### ASSIGNMENT
Please copy each line of the data that includes the string "ipynb".

### THE DATA
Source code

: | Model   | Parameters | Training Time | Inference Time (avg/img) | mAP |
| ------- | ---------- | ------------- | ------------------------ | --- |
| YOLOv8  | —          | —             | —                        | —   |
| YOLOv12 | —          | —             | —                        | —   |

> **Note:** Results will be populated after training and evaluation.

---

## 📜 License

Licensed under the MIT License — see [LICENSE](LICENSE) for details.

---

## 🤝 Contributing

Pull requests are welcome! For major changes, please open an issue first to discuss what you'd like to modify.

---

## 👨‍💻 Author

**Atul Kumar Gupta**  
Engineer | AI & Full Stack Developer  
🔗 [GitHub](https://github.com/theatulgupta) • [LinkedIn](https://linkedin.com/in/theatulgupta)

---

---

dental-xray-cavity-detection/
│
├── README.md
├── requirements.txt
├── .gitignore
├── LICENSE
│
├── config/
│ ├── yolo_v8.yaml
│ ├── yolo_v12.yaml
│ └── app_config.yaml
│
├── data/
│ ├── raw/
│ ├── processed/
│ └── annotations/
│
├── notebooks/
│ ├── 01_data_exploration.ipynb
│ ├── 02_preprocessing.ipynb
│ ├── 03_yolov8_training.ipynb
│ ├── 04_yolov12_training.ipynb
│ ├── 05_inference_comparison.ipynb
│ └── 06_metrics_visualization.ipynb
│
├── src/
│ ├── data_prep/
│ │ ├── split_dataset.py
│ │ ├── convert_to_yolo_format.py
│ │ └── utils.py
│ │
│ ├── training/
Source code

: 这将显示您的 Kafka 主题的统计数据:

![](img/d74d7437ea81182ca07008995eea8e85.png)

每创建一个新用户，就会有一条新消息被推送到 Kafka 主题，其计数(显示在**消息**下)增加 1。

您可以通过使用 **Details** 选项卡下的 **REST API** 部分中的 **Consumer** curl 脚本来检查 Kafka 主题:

### TASK OUTPUT
│ ├── 01_data_exploration.ipynb
│ ├── 02_preprocessing.ipynb
│ ├── 03_yolov8_training.ipynb
│ ├── 04_yolov12_training.ipynb
│ ├── 05_inference_comparison.ipynb
│ └── 06_metrics_visualization.ipynb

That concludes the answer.